Volgens artikel 8:41, eerste lid, van de Algemene wet bestuursrecht (Awb) is het verplicht om griffierecht te betalen bij het indienen van een beroep. De rechtbank heeft eiser op 3 december 2024 een aangetekende brief gestuurd met de mededeling dat het griffierecht binnen twee weken betaald moest worden. Aangezien de rechtbank het bedrag niet heeft ontvangen en eiser geen geldige reden heeft gegeven voor de niet-betaling, kon de rechtbank het beroep niet inhoudelijk behandelen.

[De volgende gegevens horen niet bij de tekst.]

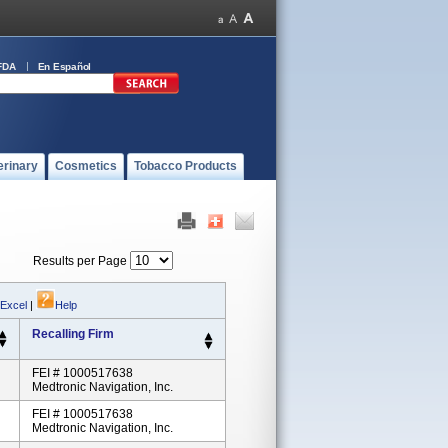
FDA
En Español
erinary
Cosmetics
Tobacco Products
Results per Page
 Excel
|
Help
Recalling Firm
FEI # 1000517638
Medtronic Navigation, Inc.
FEI # 1000517638
Medtronic Navigation, Inc.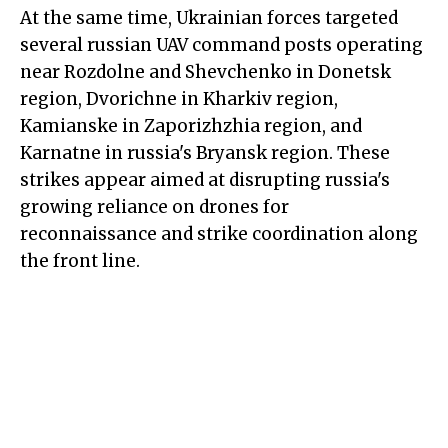
At the same time, Ukrainian forces targeted
several russian UAV command posts operating
near Rozdolne and Shevchenko in Donetsk
region, Dvorichne in Kharkiv region,
Kamianske in Zaporizhzhia region, and
Karnatne in russia's Bryansk region. These
strikes appear aimed at disrupting russia's
growing reliance on drones for
reconnaissance and strike coordination along
the front line.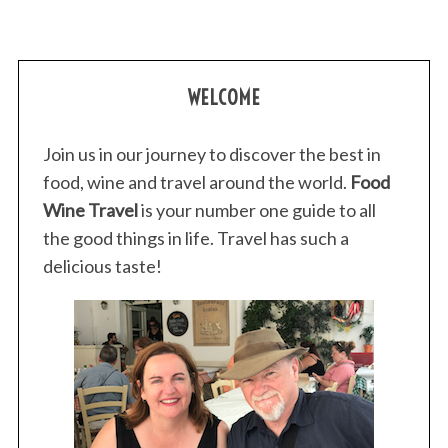
WELCOME
Join us in our journey to discover the best in
food, wine and travel around the world.
Food
Wine Travel
is your number one guide to all
the good things in life. Travel has such a
delicious taste!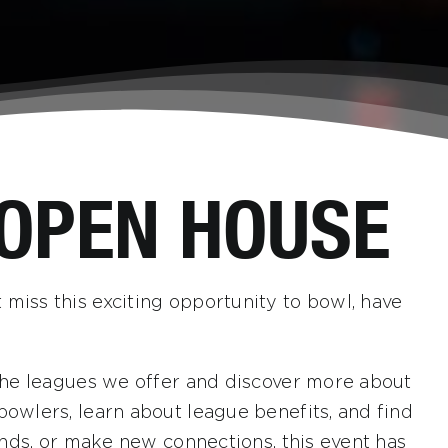
 OPEN HOUSE
 miss this exciting opportunity to bowl, have
l the leagues we offer and discover more about
bowlers, learn about league benefits, and find
iends, or make new connections, this event has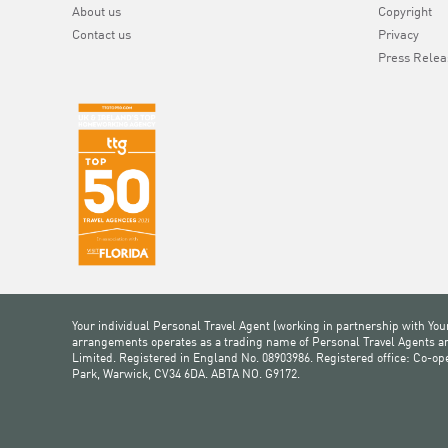
About us
Copyright
Contact us
Privacy
Press Relea
Your individual Personal Travel Agent (working in partnership with You
arrangements operates as a trading name of Personal Travel Agents and
Limited. Registered in England No. 08903986. Registered office: Co-o
Park, Warwick, CV34 6DA. ABTA NO. G9172.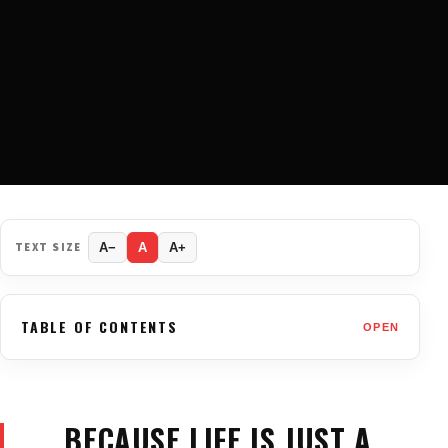
TEXT SIZE
A−
A
A+
TABLE OF CONTENTS
OPEN
BECAUSE LIFE IS JUST A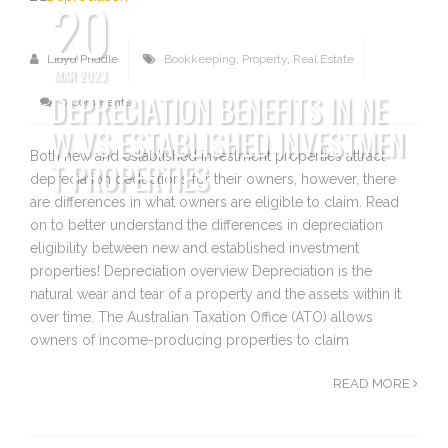
20
Lloyd Priddle
Bookkeeping
,
Property
,
Real Estate
MAR 2023
DEPRECIATION BENEFITS IN NE
0 Comments
W VS ESTABLISHED INVESTMEN
Both new and established investment properties attract
T PROPERTIES
depreciation deductions for their owners, however, there
are differences in what owners are eligible to claim. Read
on to better understand the differences in depreciation
eligibility between new and established investment
properties! Depreciation overview Depreciation is the
natural wear and tear of a property and the assets within it
over time. The Australian Taxation Office (ATO) allows
owners of income-producing properties to claim
READ MORE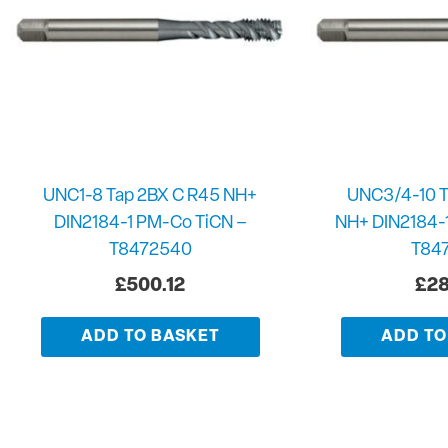
UNC1-8 Tap 2BX C R45 NH+
UNC3/4-10 T
DIN2184-1 PM-Co TiCN –
NH+ DIN2184-
T8472540
T84
£
500.12
£
28
ADD TO BASKET
ADD TO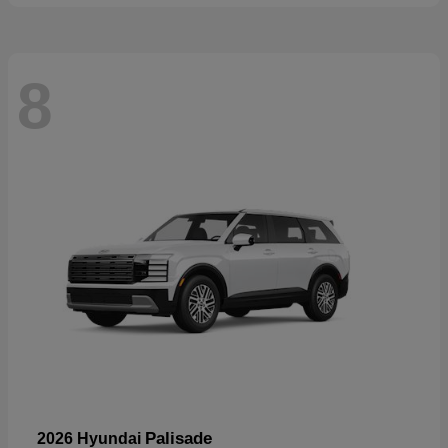
8
Palisade
2026 Hyundai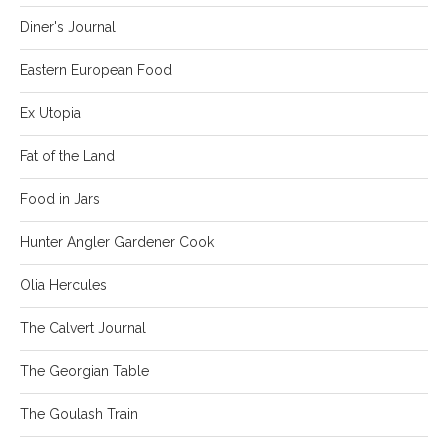
Diner's Journal
Eastern European Food
Ex Utopia
Fat of the Land
Food in Jars
Hunter Angler Gardener Cook
Olia Hercules
The Calvert Journal
The Georgian Table
The Goulash Train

De rechtbank heeft geconcludeerd dat het beroep kennelijk niet-ontvankelijk is op basis van artikel 8:54 Awb. Eiser krijgt geen gelijk en er wordt geen vergoeding van proceskosten toegekend. De uitspraak is openbaar uitgesproken op 27 januari 2025 door mr. R.C. Moed, rechter, in aanwezigheid van L. El Kabch, griffier.